• **DATA EXTRACT**
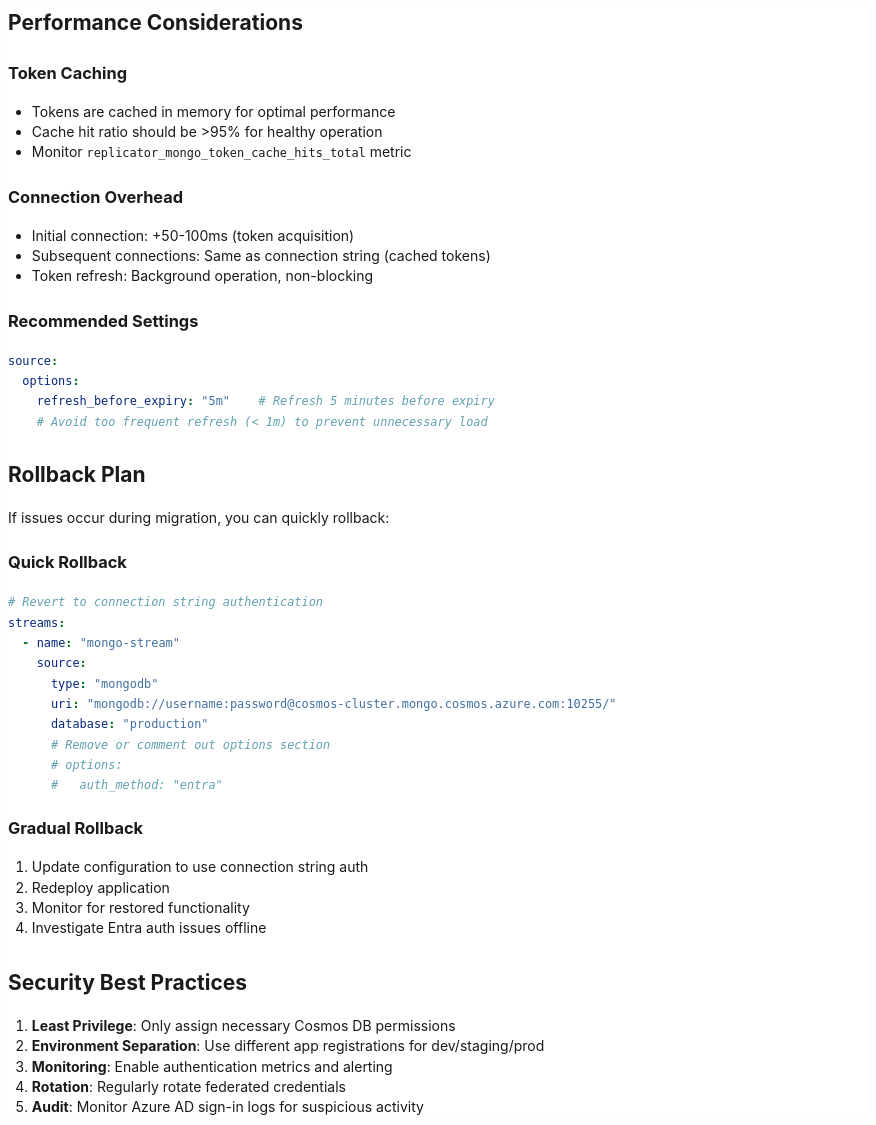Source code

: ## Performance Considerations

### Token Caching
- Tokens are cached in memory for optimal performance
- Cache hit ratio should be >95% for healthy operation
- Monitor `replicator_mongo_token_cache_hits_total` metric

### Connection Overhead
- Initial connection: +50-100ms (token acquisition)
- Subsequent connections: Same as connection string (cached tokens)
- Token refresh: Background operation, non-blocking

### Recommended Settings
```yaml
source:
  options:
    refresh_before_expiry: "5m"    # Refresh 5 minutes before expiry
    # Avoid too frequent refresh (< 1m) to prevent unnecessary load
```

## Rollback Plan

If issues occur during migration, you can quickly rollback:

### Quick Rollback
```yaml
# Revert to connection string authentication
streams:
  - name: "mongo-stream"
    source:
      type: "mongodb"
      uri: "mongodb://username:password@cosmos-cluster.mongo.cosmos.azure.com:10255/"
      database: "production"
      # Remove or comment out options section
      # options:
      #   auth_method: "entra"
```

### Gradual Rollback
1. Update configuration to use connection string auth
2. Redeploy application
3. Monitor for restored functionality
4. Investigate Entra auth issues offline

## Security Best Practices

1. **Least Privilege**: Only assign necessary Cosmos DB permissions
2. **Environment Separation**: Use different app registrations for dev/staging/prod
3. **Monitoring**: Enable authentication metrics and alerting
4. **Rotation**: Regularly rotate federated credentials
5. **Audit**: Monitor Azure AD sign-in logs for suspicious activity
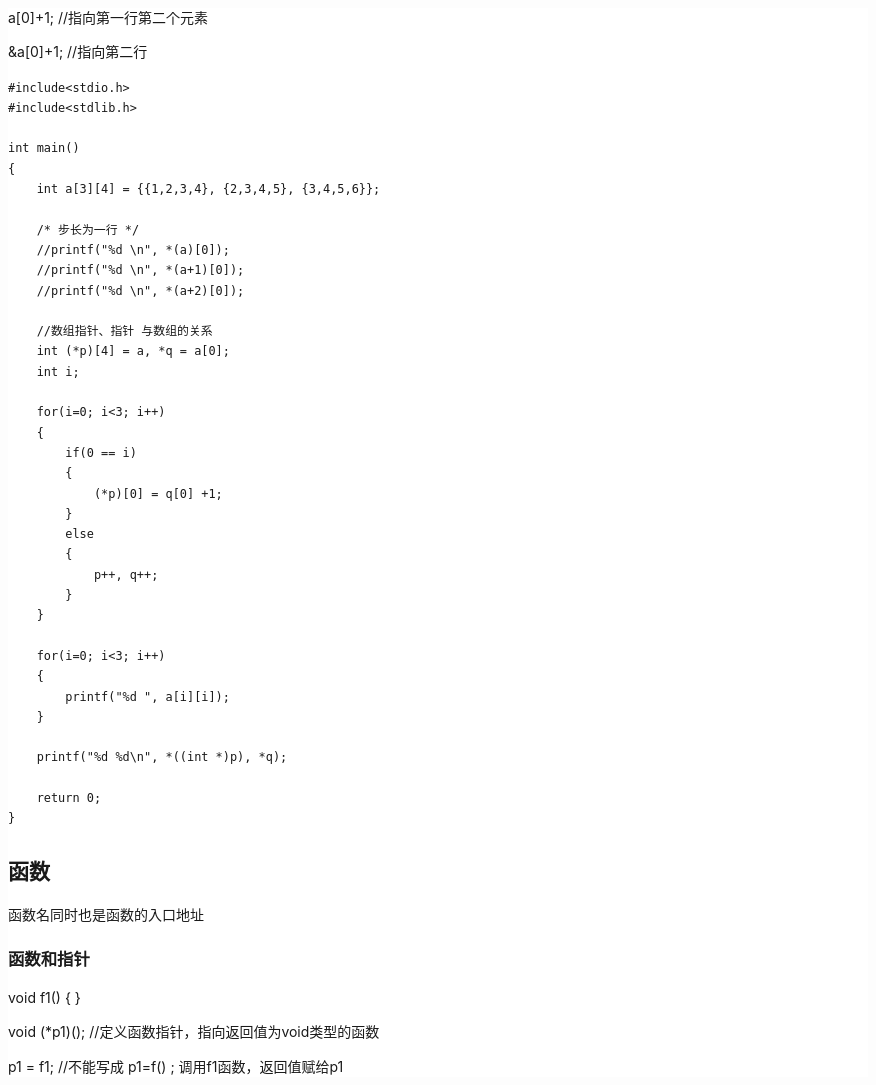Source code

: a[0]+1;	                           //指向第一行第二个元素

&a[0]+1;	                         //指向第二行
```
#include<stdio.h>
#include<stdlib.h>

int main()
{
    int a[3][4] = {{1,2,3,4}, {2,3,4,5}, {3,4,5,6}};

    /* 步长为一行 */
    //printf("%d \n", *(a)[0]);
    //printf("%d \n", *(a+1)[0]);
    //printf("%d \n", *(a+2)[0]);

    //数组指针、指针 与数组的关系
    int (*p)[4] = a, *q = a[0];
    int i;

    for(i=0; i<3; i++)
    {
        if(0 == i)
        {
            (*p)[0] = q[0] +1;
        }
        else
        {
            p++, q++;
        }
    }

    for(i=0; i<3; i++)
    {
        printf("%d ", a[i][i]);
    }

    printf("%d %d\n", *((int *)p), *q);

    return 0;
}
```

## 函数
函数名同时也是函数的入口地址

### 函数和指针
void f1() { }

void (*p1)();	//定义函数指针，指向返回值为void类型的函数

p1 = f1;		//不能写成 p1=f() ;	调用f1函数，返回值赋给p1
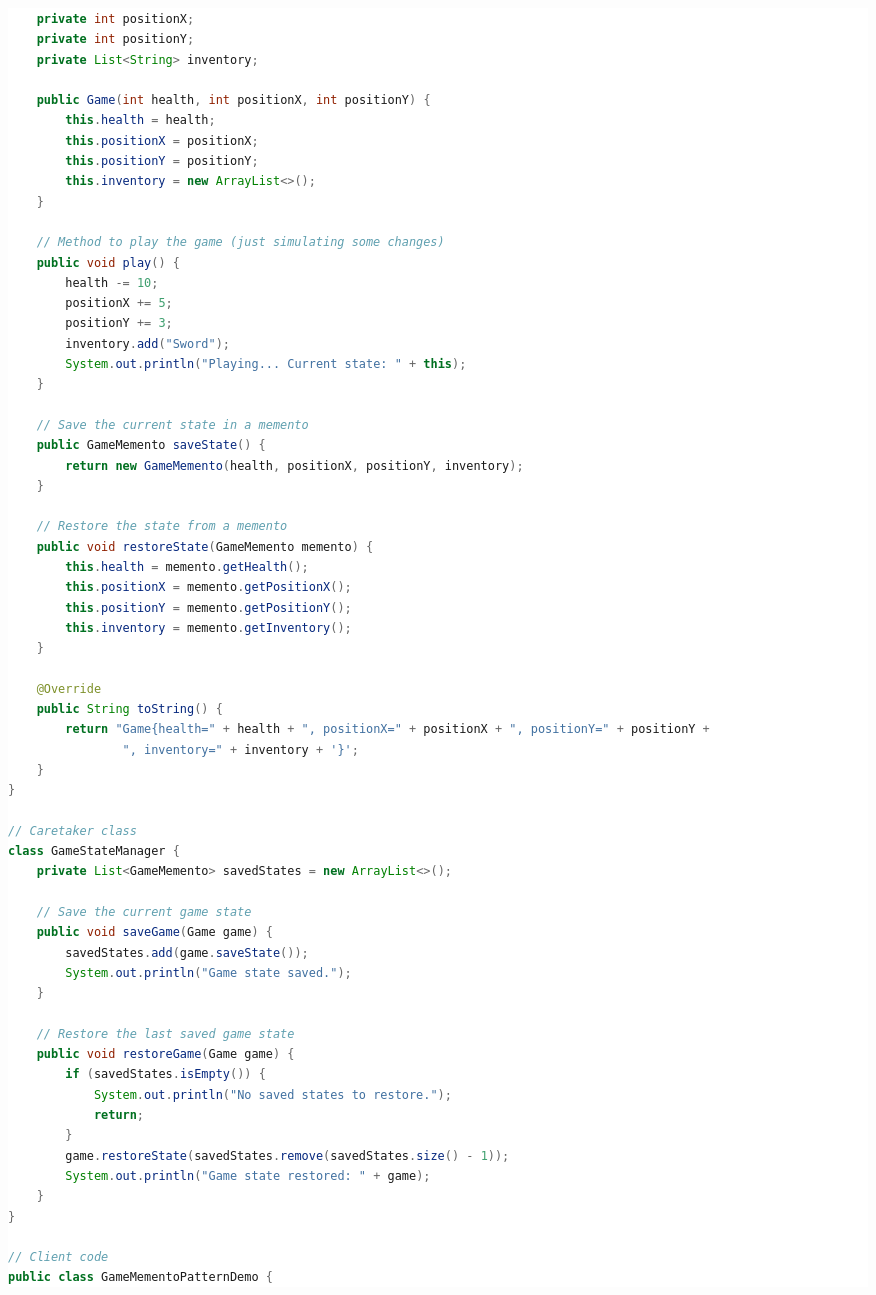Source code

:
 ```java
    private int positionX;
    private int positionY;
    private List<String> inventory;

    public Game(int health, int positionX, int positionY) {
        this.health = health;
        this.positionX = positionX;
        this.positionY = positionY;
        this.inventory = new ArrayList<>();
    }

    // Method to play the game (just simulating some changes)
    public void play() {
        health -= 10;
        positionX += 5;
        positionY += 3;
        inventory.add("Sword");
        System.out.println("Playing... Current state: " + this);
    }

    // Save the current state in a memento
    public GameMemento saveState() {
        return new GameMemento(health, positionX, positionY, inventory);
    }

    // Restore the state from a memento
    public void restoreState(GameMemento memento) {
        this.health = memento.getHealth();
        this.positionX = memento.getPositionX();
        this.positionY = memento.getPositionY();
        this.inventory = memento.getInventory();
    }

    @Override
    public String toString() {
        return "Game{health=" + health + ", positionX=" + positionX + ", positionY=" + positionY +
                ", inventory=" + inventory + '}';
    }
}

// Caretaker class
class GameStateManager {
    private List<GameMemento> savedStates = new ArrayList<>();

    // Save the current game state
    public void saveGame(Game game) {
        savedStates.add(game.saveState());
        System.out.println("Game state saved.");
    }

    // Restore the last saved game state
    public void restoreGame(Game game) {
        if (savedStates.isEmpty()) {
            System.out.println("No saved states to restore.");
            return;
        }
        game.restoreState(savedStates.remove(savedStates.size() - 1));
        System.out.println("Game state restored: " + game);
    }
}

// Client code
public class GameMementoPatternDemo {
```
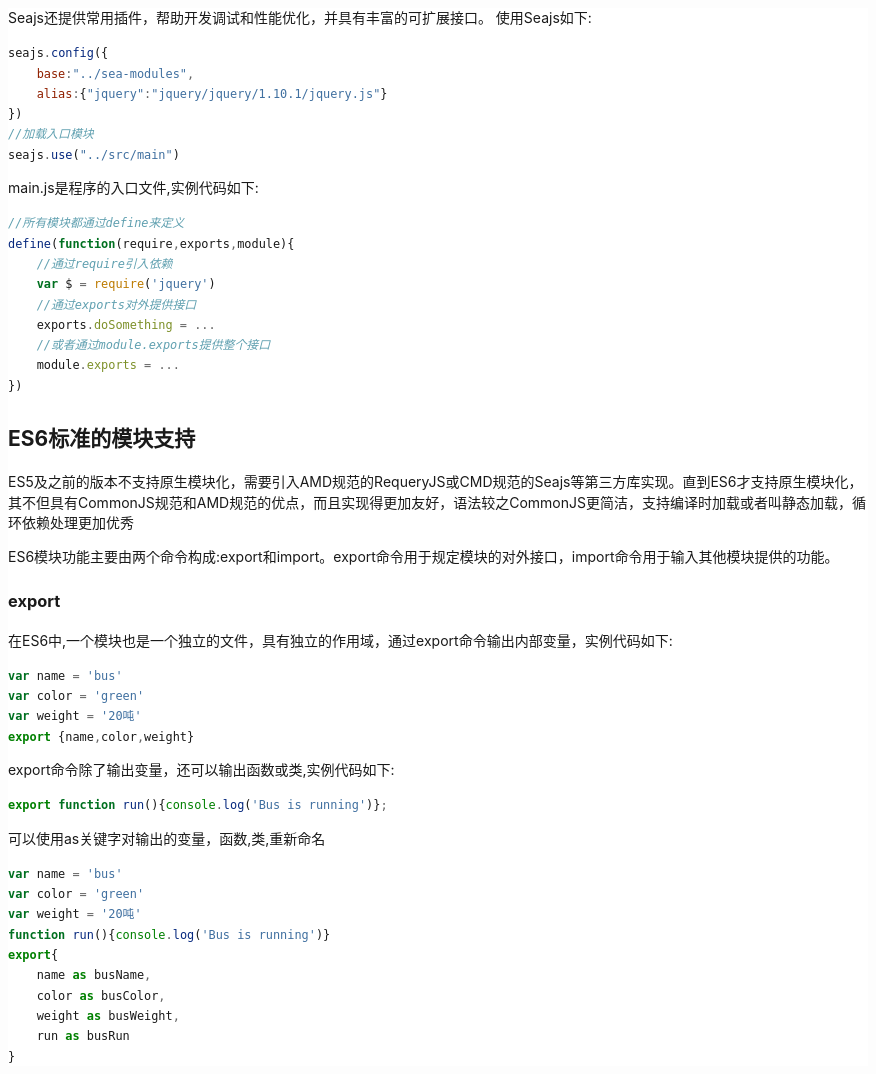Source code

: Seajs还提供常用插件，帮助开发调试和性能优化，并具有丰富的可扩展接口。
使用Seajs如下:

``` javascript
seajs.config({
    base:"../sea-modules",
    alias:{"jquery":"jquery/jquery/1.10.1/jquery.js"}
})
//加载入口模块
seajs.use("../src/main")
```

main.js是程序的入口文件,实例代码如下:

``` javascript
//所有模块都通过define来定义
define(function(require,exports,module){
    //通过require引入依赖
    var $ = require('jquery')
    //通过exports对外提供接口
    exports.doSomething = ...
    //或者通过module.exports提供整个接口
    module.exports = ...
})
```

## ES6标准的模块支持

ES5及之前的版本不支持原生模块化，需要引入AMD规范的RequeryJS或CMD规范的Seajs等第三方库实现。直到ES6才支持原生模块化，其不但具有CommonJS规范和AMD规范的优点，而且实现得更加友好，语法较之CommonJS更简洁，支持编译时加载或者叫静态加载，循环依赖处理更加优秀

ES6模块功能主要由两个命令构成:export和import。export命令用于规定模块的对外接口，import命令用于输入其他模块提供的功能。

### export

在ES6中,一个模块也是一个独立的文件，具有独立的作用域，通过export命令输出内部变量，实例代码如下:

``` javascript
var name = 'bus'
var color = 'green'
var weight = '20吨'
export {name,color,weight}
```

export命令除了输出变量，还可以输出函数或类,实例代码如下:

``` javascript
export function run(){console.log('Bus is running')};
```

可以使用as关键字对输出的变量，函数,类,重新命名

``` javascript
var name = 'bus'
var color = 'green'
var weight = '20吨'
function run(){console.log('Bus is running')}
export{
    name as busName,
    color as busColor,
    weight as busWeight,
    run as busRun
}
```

• **EXERCISE REQUIREMENTS**
Go line by line through the data, copying each one that contains the word "operation".

• **ANSWER TO THIS PROBLEM**
- Cache hit ratio should be >95% for healthy operation
- Token refresh: Background operation, non-blocking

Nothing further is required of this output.